The classical Spline–Gamma model yields the weakest performance across all metrics, although it remains a useful benchmark due to its interpretability.
Overall, these results demonstrate that machine learning improves predictive performance within the decomposition framework, but its impact differs between accuracy and risk segmentation.
Risk Segmentation Performance
Figure 7 illustrates the decile lift curves for the decomposition models. All models exhibit a strong concentration of losses in the highest-risk decile, indicating effective identification of high-risk policies.
Among the models, the XGBoost–Gamma configuration achieves the highest lift, confirming its superior performance in risk segmentation. In contrast, although the XGBoost–XGBoost model provides the best overall prediction accuracy, its lift is lower, reinforcing the trade-off between prediction accuracy and risk ranking performance.
These findings suggest that claim frequency plays a dominant role in risk differentiation, while claim severity contributes more to overall prediction accuracy. Consequently, improvements in frequency modeling have a greater impact on identifying high-risk policies than enhancements in severity modeling.
The non-monotonic behavior observed in lower-risk deciles reflects the inherent variability of insurance losses, particularly for policies with low exposure. These results provide empirical evidence supporting the continued use of frequency–severity decomposition, particularly when combined with machine learning methods.
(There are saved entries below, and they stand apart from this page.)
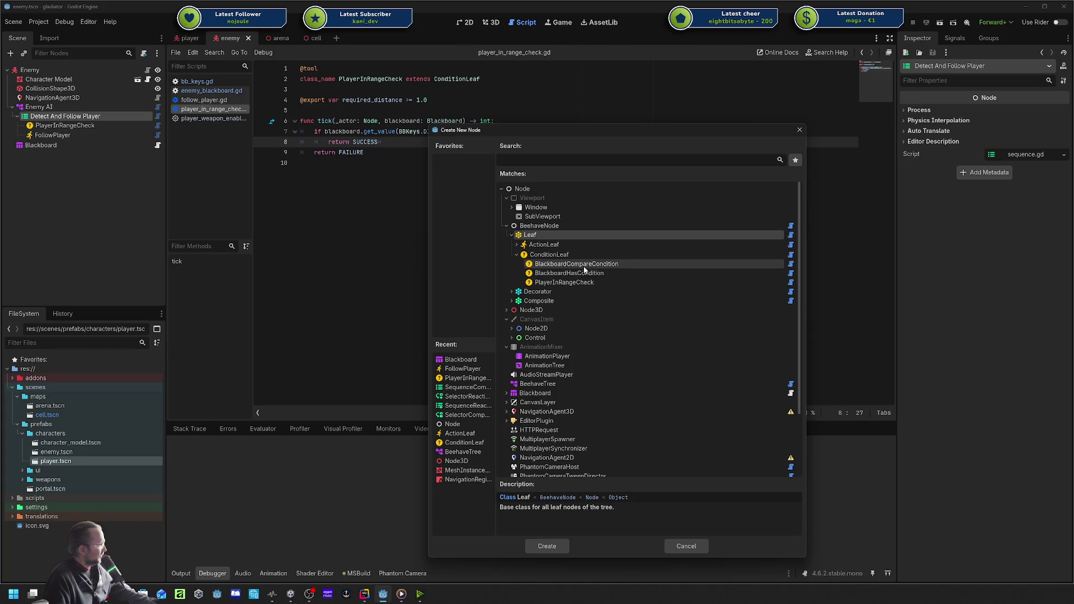
click(612, 264)
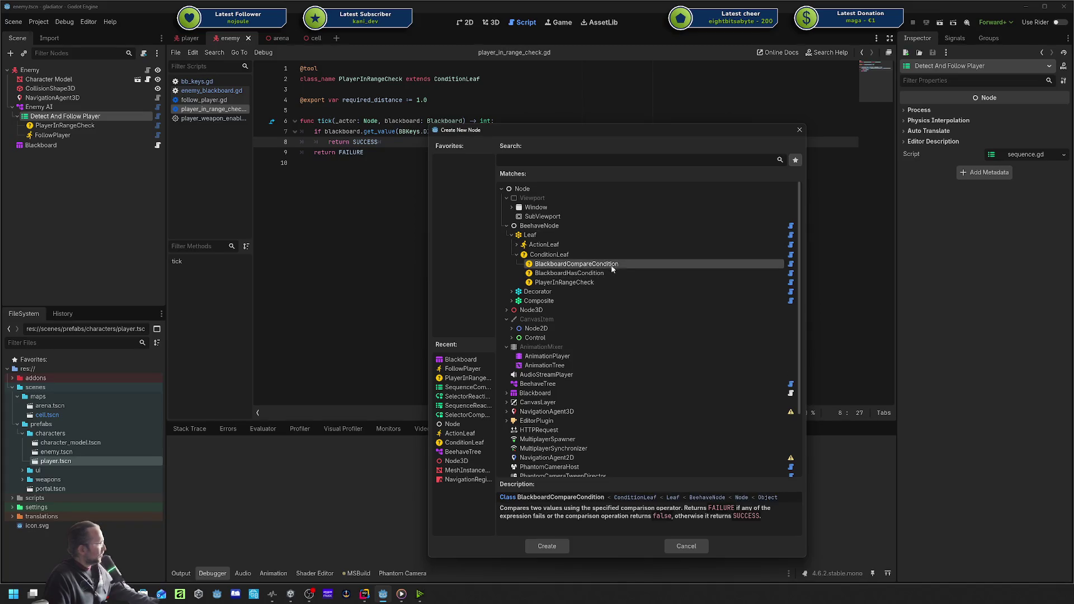
click(547, 543)
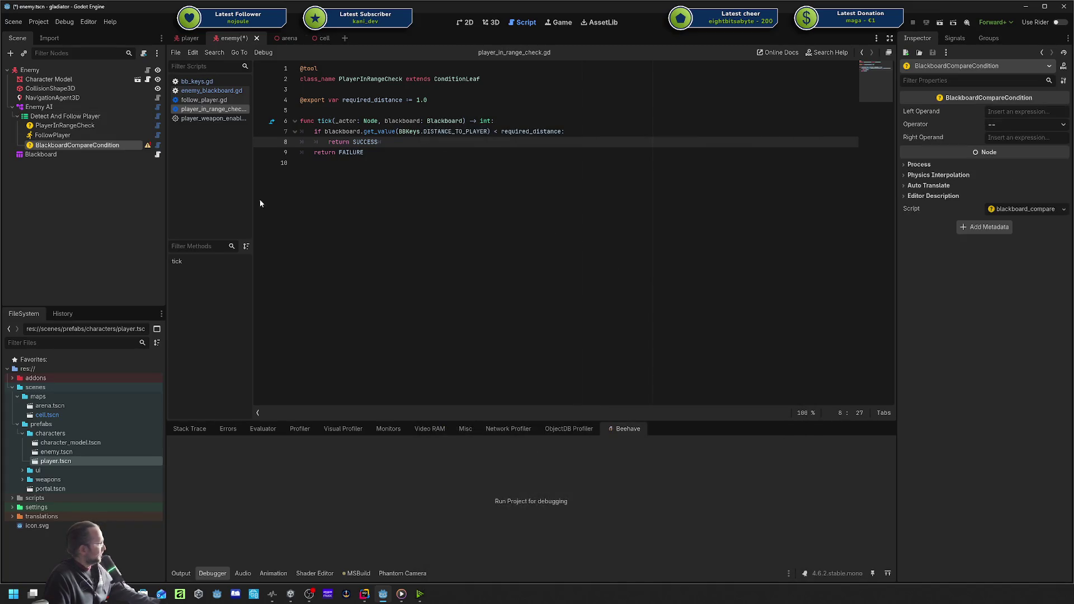
drag(72, 145, 83, 123)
4.4. Comparison Between Decomposition and Direct Modeling for Total Loss
To evaluate the effectiveness of direct modeling approaches, we compare the best-performing decomposition model (XGBoost–XGBoost) with direct XGBoost and Tweedie models for total claim amount prediction.
Table 7 summarizes the performance of decomposition and direct modeling approaches.
The decomposition-based XGBoost–XGBoost model consistently outperforms both direct approaches across all evaluation metrics. It achieves the lowest MSE and MAE, as well as the highest correlation, demonstrating the effectiveness of modeling claim frequency and severity separately.
The direct XGBoost model provides competitive performance, indicating that flexible machine learning methods can capture nonlinear relationships in aggregate losses. However, it does not match the accuracy of the decomposition framework, suggesting that modeling aggregate losses directly may overlook important structural information captured by the frequency–severity approach.
The Tweedie model, despite its theoretical foundation as a compound Poisson–Gamma model, exhibits weaker performance across all metrics. This indicates that, although the data exhibit a compound structure, modeling aggregate losses within a single unified framework may be less effective than decomposing the problem into separate components.
The estimated Tweedie parameter () confirms that the data follow a compound Poisson–Gamma structure. However, the inferior predictive performance of the Tweedie model suggests that imposing a single functional relationship between covariates and aggregate loss may be overly restrictive. In contrast, the decomposition framework allows for distinct covariate effects on frequency and severity, resulting in greater modeling flexibility and improved predictive accuracy.
Overall, these results highlight the importance of structural decomposition in actuarial modeling. While machine learning enhances predictive performance within individual components, explicitly separating frequency and severity yields superior results. These findings provide empirical support for the continued use of the frequency–severity decomposition framework in modern insurance pricing.